MARC — Mathematical AI Reasoning Core

The reframe

Two kinds of decision. Only one is worth learning.

Solving a constraint problem splits cleanly. We bet on the wrong half first, measured it honestly, and moved the learning to the half where classical methods have nothing.

Continuous · what values satisfy the equations

Owned by classical solvers

Smooth, gradient-rich, and covered by sixty years of numerical analysis. Levenberg–Marquardt with restarts saturates our hard nonlinear families. A learned proposal ties or loses to plain random restart once solutions are coupled.

→ delegate. never compete.

Discrete · what representation makes it tractable

Owned by nothing, until now

Which auxiliary quantity to introduce. Which substitution linearizes the system. No gradient exists over this space, enumeration grows combinatorially, and a solver cannot decide to invent d = x − y. A learned prior amortizes exactly this choice.
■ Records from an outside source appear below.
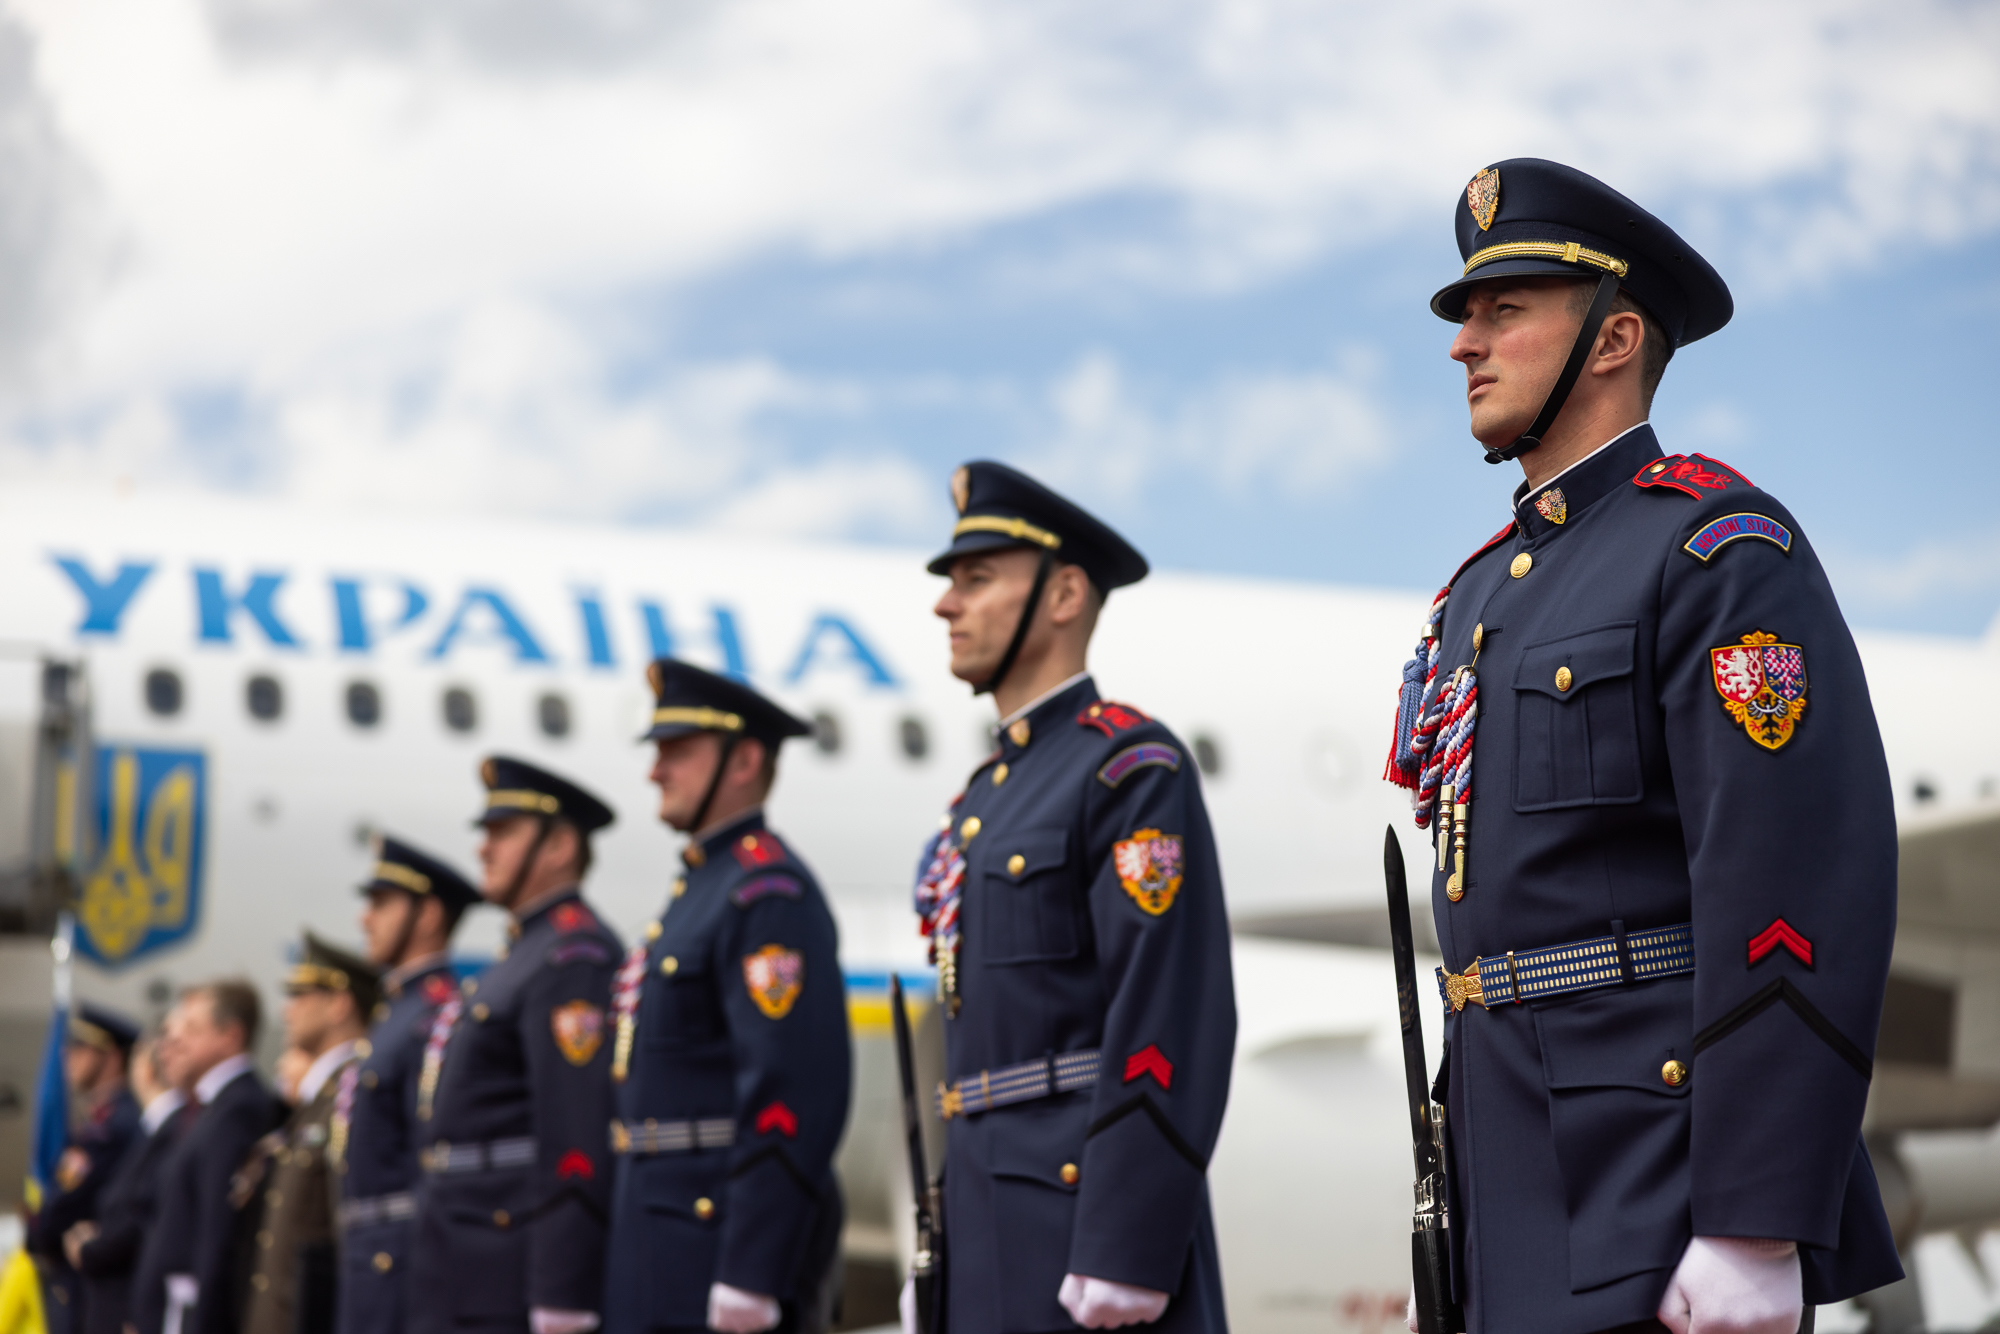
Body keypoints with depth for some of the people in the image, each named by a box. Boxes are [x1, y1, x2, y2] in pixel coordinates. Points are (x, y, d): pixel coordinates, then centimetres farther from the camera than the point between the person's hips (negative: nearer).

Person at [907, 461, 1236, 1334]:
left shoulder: (1132, 770, -7)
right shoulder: (985, 797, 21)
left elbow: (1173, 1026, -16)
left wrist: (1123, 1256, -22)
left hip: (1087, 1215, -9)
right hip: (992, 1235, 9)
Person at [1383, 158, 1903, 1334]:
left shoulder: (1723, 549, -8)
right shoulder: (1483, 592, 18)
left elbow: (1805, 895, -17)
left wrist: (1756, 1233, -22)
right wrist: (1460, 1222, 20)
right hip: (1524, 1195, 8)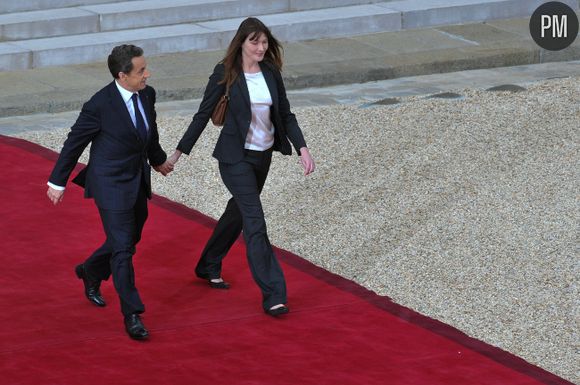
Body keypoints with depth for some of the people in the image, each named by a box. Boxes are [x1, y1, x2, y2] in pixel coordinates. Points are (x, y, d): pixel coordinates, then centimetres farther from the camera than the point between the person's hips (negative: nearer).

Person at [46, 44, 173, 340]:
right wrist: (57, 182, -3)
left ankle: (91, 272, 48)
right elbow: (74, 143, -9)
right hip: (111, 185, -7)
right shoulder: (100, 105, -21)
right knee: (122, 248, -10)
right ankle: (132, 315, -5)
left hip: (139, 182, 7)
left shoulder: (147, 95, -1)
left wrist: (158, 160, 35)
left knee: (130, 239, 20)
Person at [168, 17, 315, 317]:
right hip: (235, 157, -6)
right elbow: (203, 114, -7)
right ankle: (272, 295, -13)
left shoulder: (271, 73, 0)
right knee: (255, 222, -12)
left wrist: (302, 148, -7)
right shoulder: (226, 73, -13)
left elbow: (286, 115, 5)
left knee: (238, 212, 21)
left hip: (263, 156, 6)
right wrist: (179, 151, -6)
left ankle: (208, 267, 43)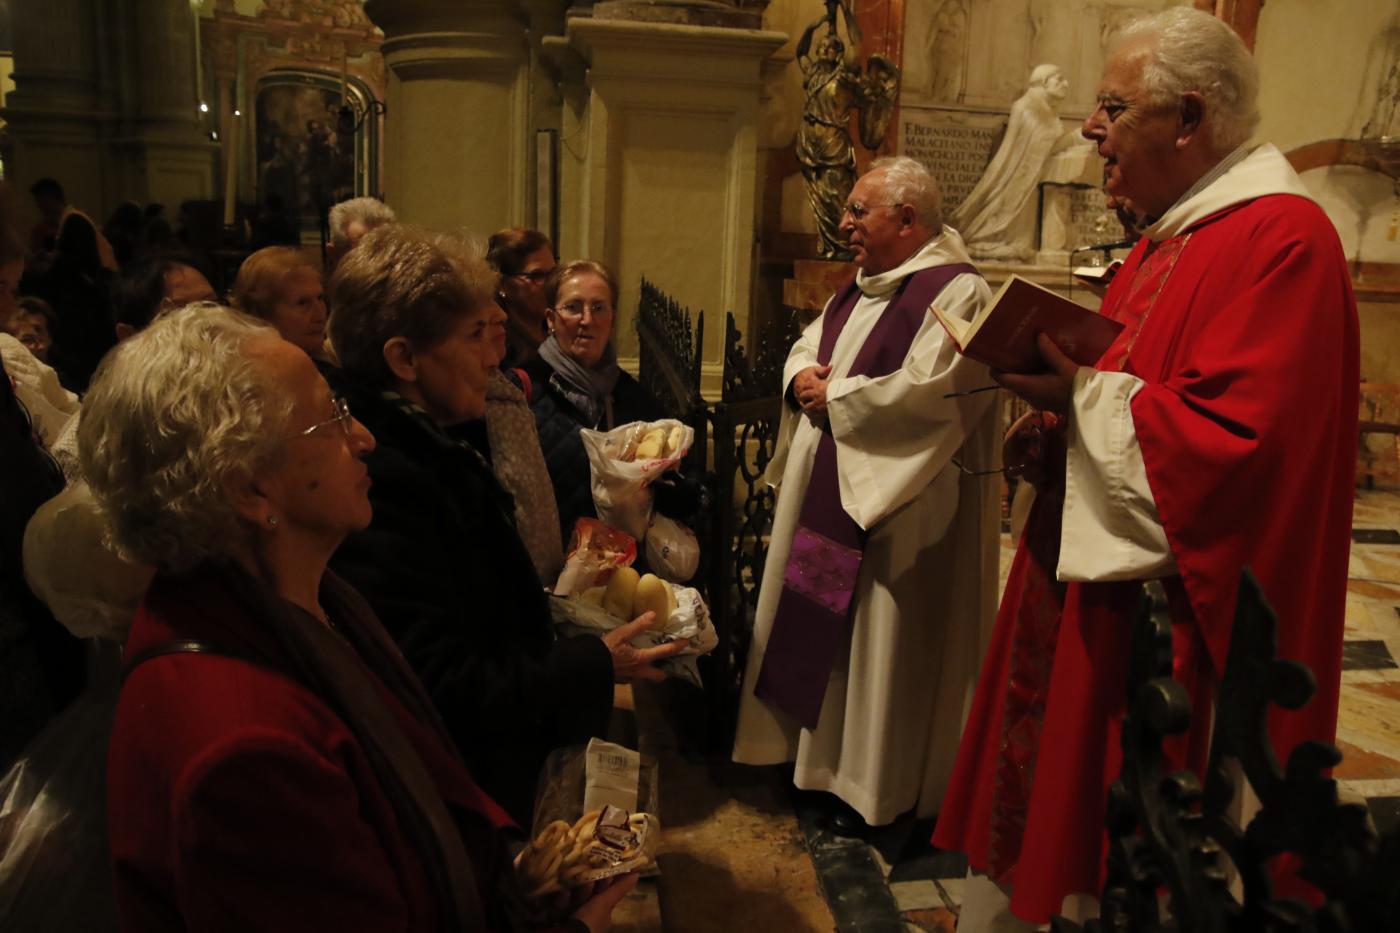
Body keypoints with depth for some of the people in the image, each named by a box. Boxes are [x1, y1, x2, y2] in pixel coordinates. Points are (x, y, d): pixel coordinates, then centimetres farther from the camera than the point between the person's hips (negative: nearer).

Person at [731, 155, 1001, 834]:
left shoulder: (958, 292, -15)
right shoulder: (859, 288, 14)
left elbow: (929, 393, -26)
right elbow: (807, 346, 21)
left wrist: (836, 396, -17)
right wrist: (804, 377, -3)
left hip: (900, 504, -9)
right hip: (828, 490, 9)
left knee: (879, 637, 2)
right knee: (821, 623, 16)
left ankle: (874, 787, 19)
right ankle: (816, 748, 33)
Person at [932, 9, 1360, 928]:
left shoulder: (1280, 239, -16)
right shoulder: (1165, 240, 14)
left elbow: (1238, 444, -26)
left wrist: (1083, 398, -17)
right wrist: (1060, 436, 1)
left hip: (1173, 621, -9)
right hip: (1093, 590, 9)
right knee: (1044, 827, 18)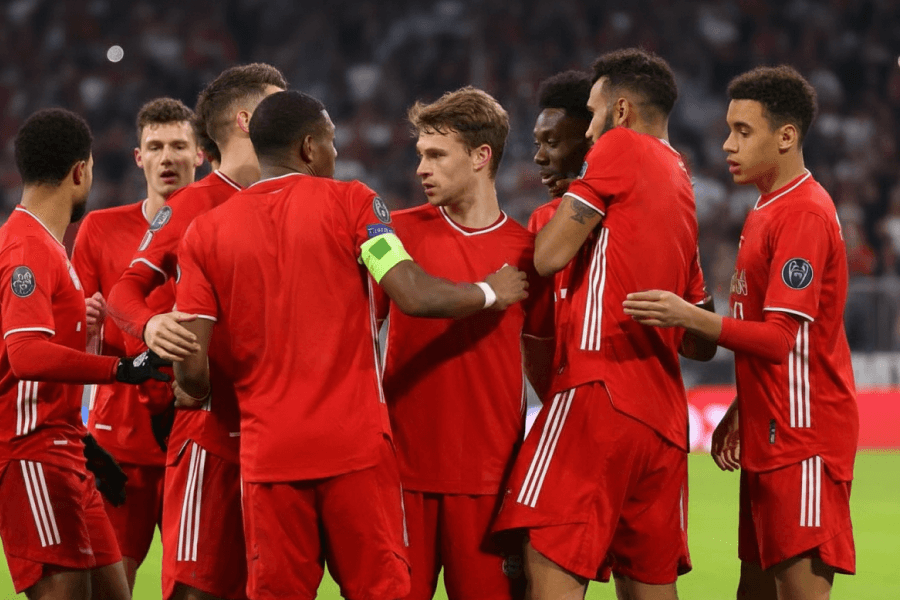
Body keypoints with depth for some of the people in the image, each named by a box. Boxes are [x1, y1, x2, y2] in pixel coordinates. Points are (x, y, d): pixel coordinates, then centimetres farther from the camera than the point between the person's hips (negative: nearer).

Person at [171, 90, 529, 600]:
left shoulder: (205, 233, 6)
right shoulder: (351, 202, -1)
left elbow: (193, 369, -1)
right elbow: (415, 297, -12)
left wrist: (194, 393, 22)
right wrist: (491, 293, 6)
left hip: (268, 455, 2)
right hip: (356, 444, -2)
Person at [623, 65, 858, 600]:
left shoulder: (804, 214, -15)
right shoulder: (767, 211, 17)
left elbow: (782, 339, -21)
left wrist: (691, 318, -29)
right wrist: (739, 414, 19)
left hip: (803, 440, -10)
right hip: (769, 437, 10)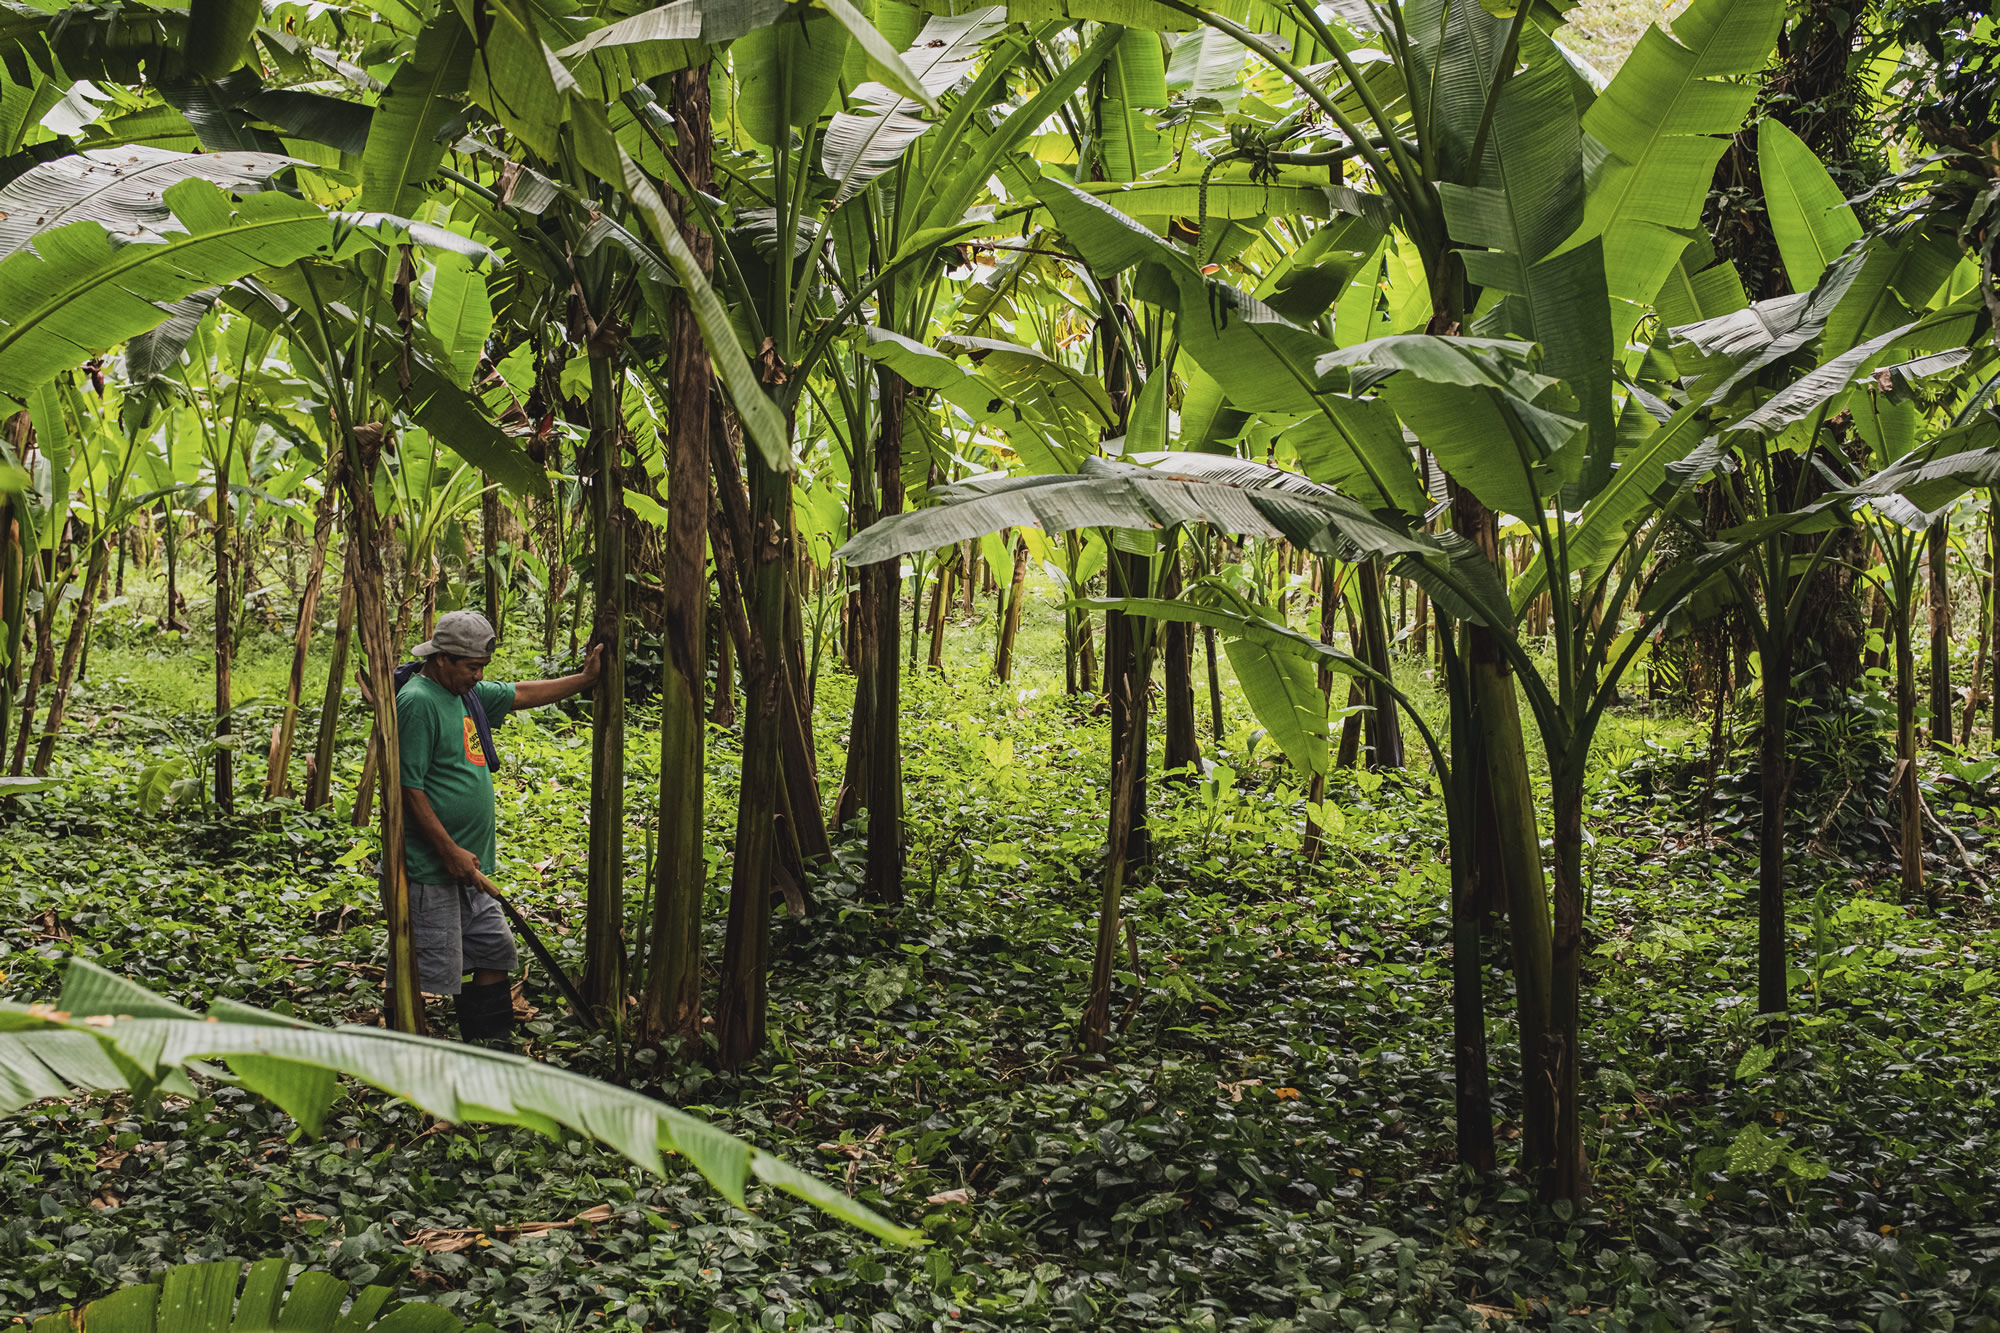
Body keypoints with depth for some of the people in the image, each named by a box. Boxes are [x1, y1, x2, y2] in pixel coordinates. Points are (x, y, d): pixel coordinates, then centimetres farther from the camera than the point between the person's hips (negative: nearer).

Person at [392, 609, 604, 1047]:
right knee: (437, 971, -5)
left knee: (495, 948, 18)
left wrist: (584, 680, 24)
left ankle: (493, 1045, 30)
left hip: (467, 866, 10)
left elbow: (521, 695, 27)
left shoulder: (467, 692, 11)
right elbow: (408, 787, -20)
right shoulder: (418, 702, -17)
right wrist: (450, 851, -19)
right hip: (433, 868, -10)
→ the bet. one forward pass vs. exponential search.

What we measured

The evidence chose this framing.

We ran the controls that could kill our own first idea, and they did. The negatives are reported with confidence intervals and kept in every paper we write: they are the motivation, measured.

Coupled systems · learned value proposals

Ties or loses to random restart at every dimension

The earlier high-dimensional win was a separability artifact. The "learned proposal beats classical search" route is closed.

Classical baseline · Levenberg–Marquardt

1.000 solve rate on the hard families

With restarts, LM saturates the nonlinear suites. Raw solve rate can never be the claim; cost and representation can.

Stochasticity in search · pre-registered RQ

Entrapment 1.000 → 0.475 with noise (−0.525 ± 0.086)

Deterministic descent always traps; Langevin noise escapes. Real and CI-backed, but it argues for noise in search, not for a learned denoiser.

Structure selection · trained policy

Beats its controls; clean numbers pending

The one learned component that beat random-slot and no-context controls. Regenerating at scale under a contamination-proof seed protocol before any number is cited.

House law: every rate ships with N and a Wilson interval, every comparison with a corrected significance test, and structure-selection numbers exist only if the run's own artifact proves its seeds were clean. We caught one contaminated result ourselves, withdrew it, and rebuilt the protocol so the eval refuses to repeat the mistake.

The system

Watch structure make a problem solvable.

A fixed graph with no consistent assignment. The policy proposes one auxiliary: a node flips from absent to active with its defining relation. A classical solver then fills the values and the checker accepts. That flip is the entire thesis.

variables violated factor proposed structure checker-accepted

The invention ladder

From selection to generation, one falsifiable rung at a time.

Every rung keeps the same end-to-end bar: a proposal counts only if the augmented graph actually solves and passes the checker. Until the last rung, the honest term is menu-based structure selection. "Invention" names the destination, not the current claim.

Menu selection

Pick the correct augmentation from K procedurally generated candidates: exactly one is solvable by certified construction, and hard negatives share the right structure with the wrong constant.

built · trained

Predicted defining value

The policy's value head supplies the defining constant itself. The candidate space becomes continuous; the menu only provides insertion structure.

built · clean numbers pending

Compositional & multi-aux

Choose the insertion set and defining relation independently; instantiate several auxiliaries at once. The slot schema already supports it.

designed

Free-form generation

Emit the defining expression itself: invention proper. The prize, out of scope until the rungs below it hold.

future

Results integrity

Rules we cannot break.

Classical solvers are always baselines. refine, lm, exact, random are labeled on every table and never presented as system results.
No number without its interval. Every rate carries N and a Wilson CI; every comparison carries a Holm-corrected significance test.
Seed hygiene is mechanical, not promised. Train, validation, and test seed ranges are disjoint by contract; the eval asserts it at checkpoint load and refuses to run otherwise.
Withdrawn means gone. Results that fail the protocol are withdrawn in the ledger and never cited, including our own.
Provenance or it didn't happen. Every published number maps to a command, seed, and commit in paper/PROVENANCE.md.